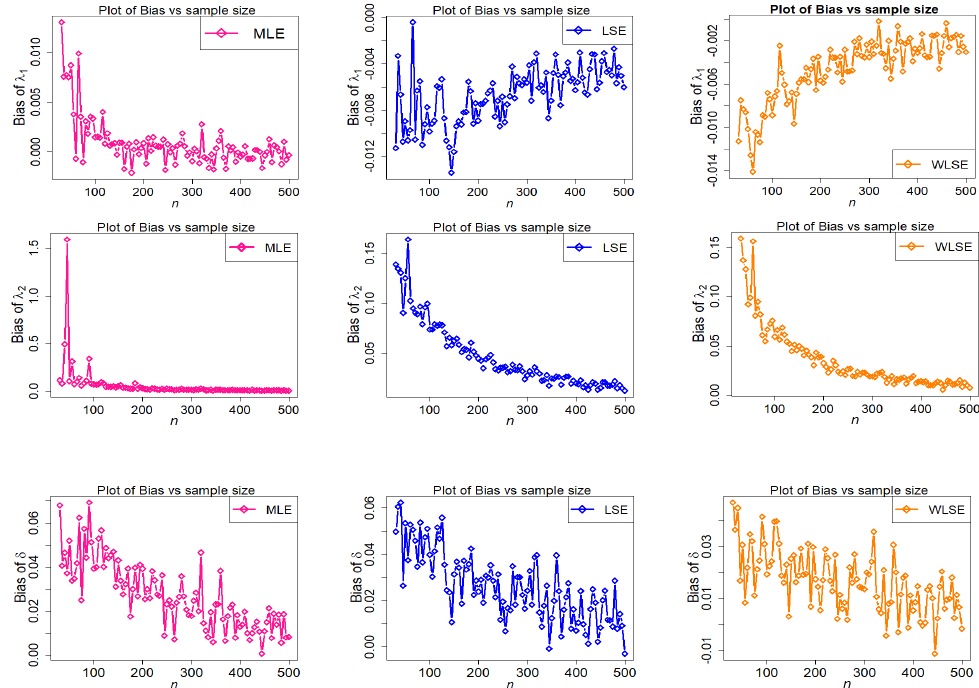
Figure 9. Behavior of bias of estimators with different methods under parametric set I against n Fig. 9. Behaviour of bias of estimators with di⁄erent methods under parametric set I against n .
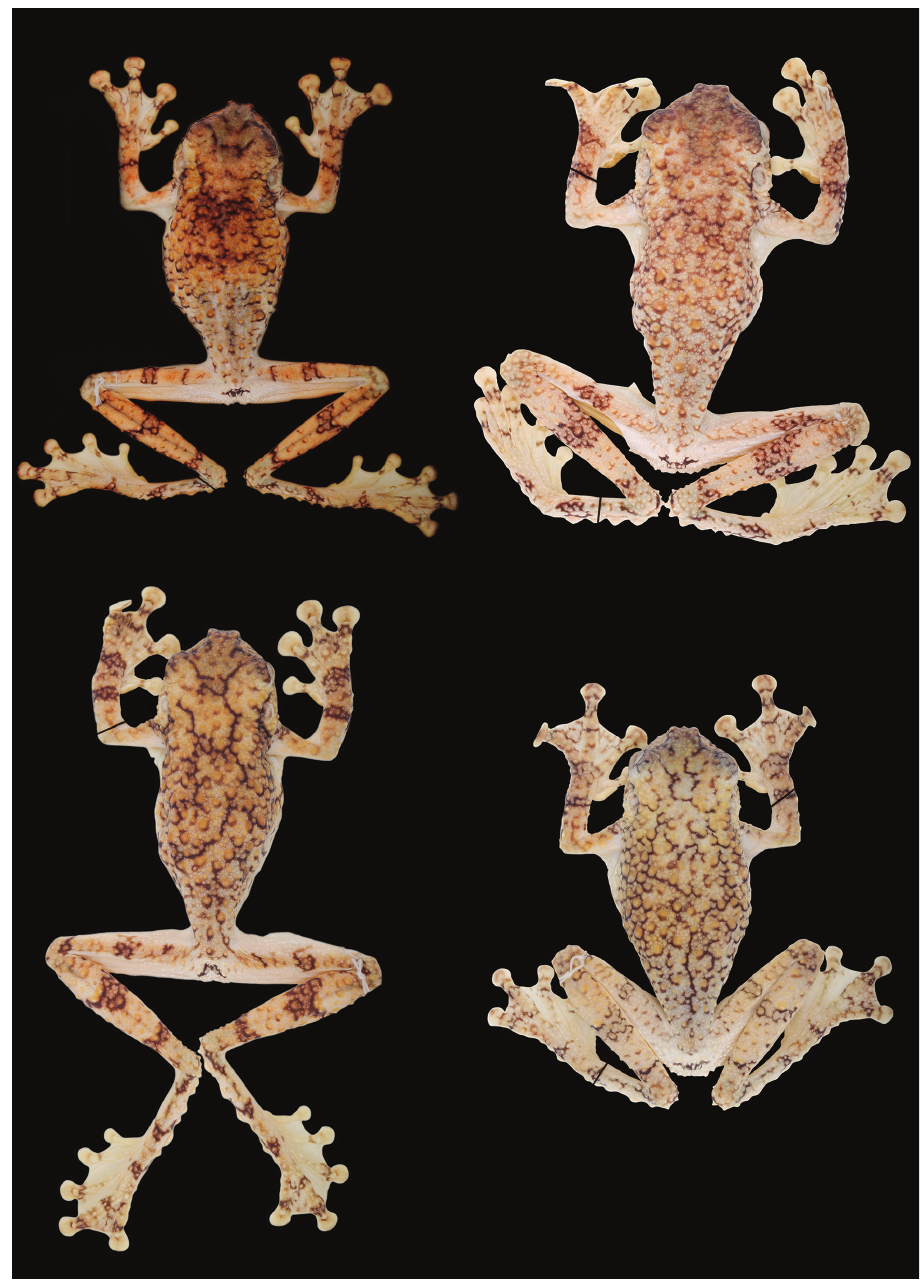
Figure 5. Variation in dorsal coloration of preserved specimens of adult Tepuihyla tuberculosa comb. n. Left to right, upper row: QCAZ 52855 (male), QCAZ 53542 (male); lower row: QCAZ 53147 (male), QCAZ 55423 (male). See Suppl. material 2 for locality data. Specimens are shown at the same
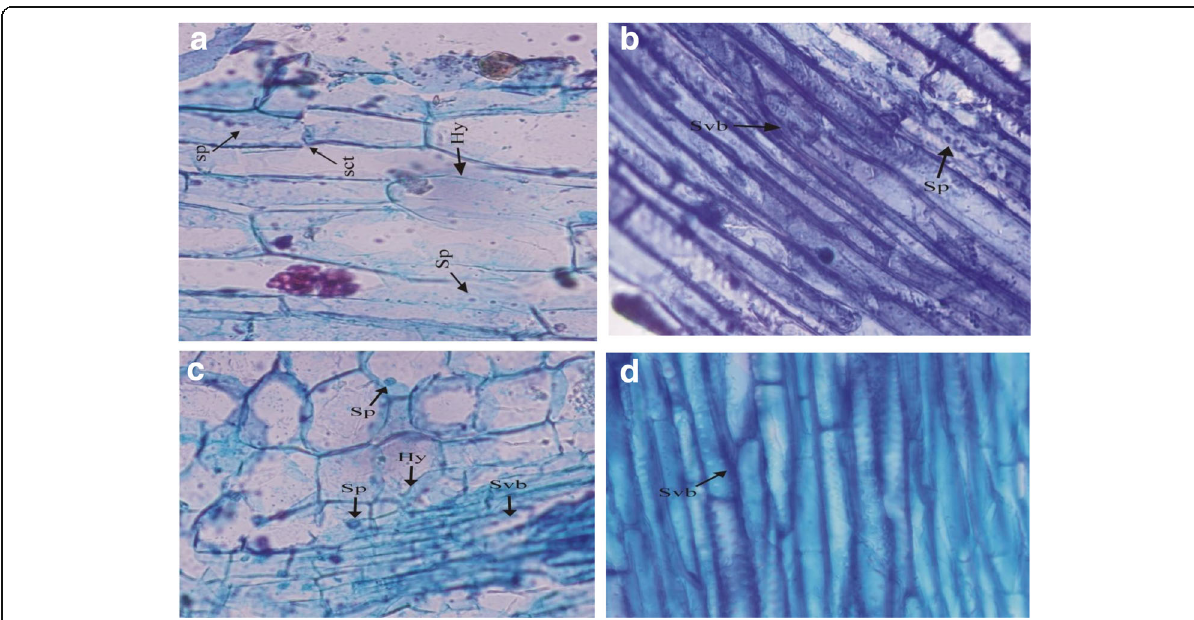
Fig. 6 a Histopathological interaction of T. harzianum and Phythium ultimum in cortex region of roots tissue of tomato plants (longitudinal section, 40 ×). b Histopathological interaction of T. harzianum and Phythium ultimum in vascular bundle of roots tissue of tomato plants (longitudinal section, 40 ×). c Histopathological interaction of Trichoderma harzianum and Phytopthora capsici in cortex region of roots tissue of tomato plants (longitudinal section, 40 ×). d Histopathological interaction of Trichoderma and Phytopthora capsici in vascular bundle of roots tissue of tomato plants (longitudinal section, 40 ×)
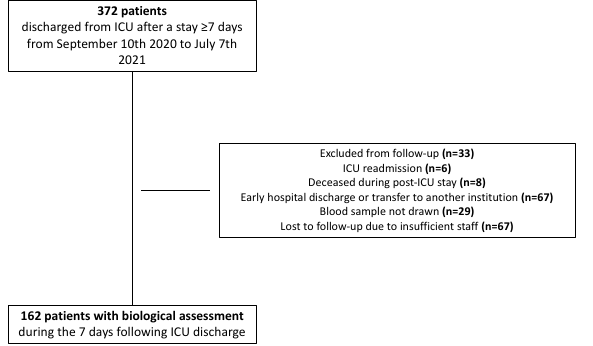
Figure 1. Flow chart. Table 1. Cohort demographics.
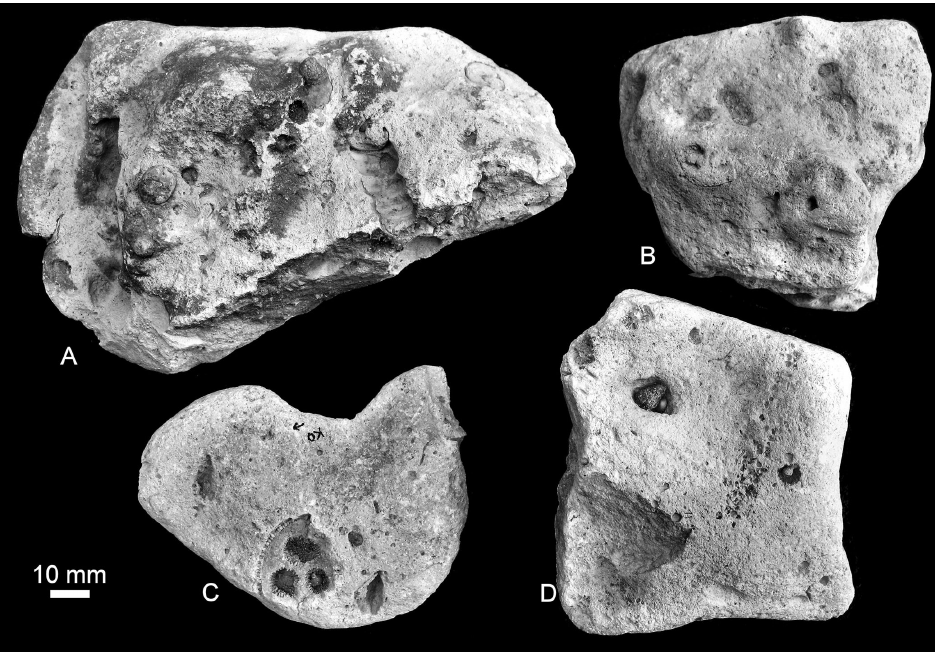
Fig. 3. Boulders of baksteenkalk type 2A: A, RGM 1317630, Wilsum; B, RGM 1317631, Wilsum; C, RGM 1317632, Kloosterhaar; D, RGM 1317633,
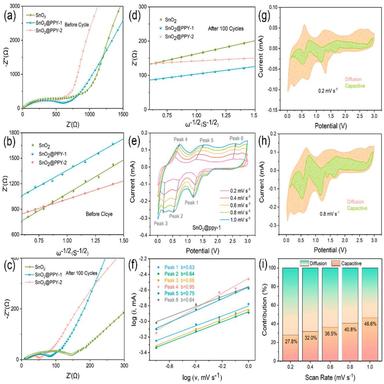
Electrochemical impedance spectra and linear fits between Z′, ω−1/2 of the all electrodes before cycling (a, b) and after cycles (c, d); CV curves of SnO2 @PPy-2 at various sweep rates (e) and log (current, mA) /log (scan rate) plots (f); Capacitive-controlling contribution (green region) at 0.2 mV s −1 (g) and 0.8 mV s −1 (h); Histogram of the pseudocapacitive contribution rate (i).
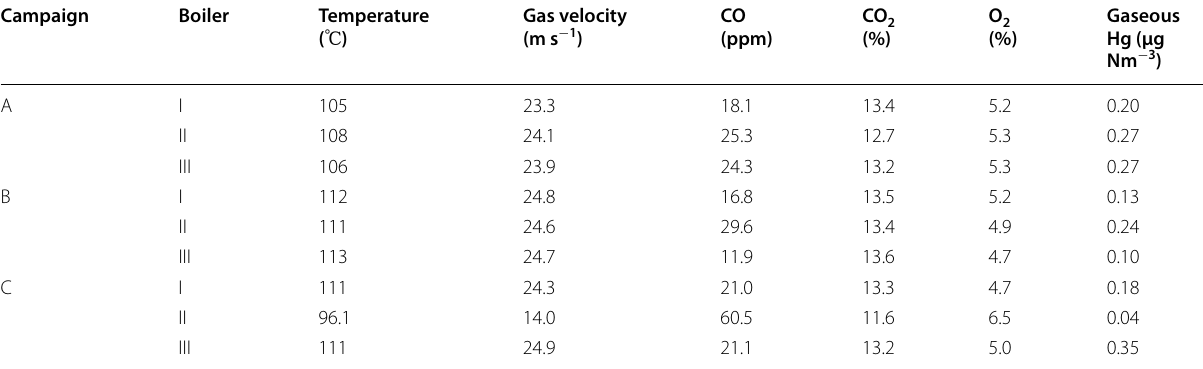
Table 2 Important parameters of stack gas in coal-fired power plant investigated Campaign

## How to complete this task
Copy every line of the data exactly as written, excluding the pictures.

## Result below
Figure 9. Behavior of bias of estimators with different methods under parametric set I against n Fig. 9. Behaviour of bias of estimators with di⁄erent methods under parametric set I against n .
Figure 5. Variation in dorsal coloration of preserved specimens of adult Tepuihyla tuberculosa comb. n. Left to right, upper row: QCAZ 52855 (male), QCAZ 53542 (male); lower row: QCAZ 53147 (male), QCAZ 55423 (male). See Suppl. material 2 for locality data. Specimens are shown at the same
Fig. 6 a Histopathological interaction of T. harzianum and Phythium ultimum in cortex region of roots tissue of tomato plants (longitudinal section, 40 ×). b Histopathological interaction of T. harzianum and Phythium ultimum in vascular bundle of roots tissue of tomato plants (longitudinal section, 40 ×). c Histopathological interaction of Trichoderma harzianum and Phytopthora capsici in cortex region of roots tissue of tomato plants (longitudinal section, 40 ×). d Histopathological interaction of Trichoderma and Phytopthora capsici in vascular bundle of roots tissue of tomato plants (longitudinal section, 40 ×)
Figure 1. Flow chart. Table 1. Cohort demographics.
Fig. 3. Boulders of baksteenkalk type 2A: A, RGM 1317630, Wilsum; B, RGM 1317631, Wilsum; C, RGM 1317632, Kloosterhaar; D, RGM 1317633,
Electrochemical impedance spectra and linear fits between Z′, ω−1/2 of the all electrodes before cycling (a, b) and after cycles (c, d); CV curves of SnO2 @PPy-2 at various sweep rates (e) and log (current, mA) /log (scan rate) plots (f); Capacitive-controlling contribution (green region) at 0.2 mV s −1 (g) and 0.8 mV s −1 (h); Histogram of the pseudocapacitive contribution rate (i).
Table 2 Important parameters of stack gas in coal-fired power plant investigated Campaign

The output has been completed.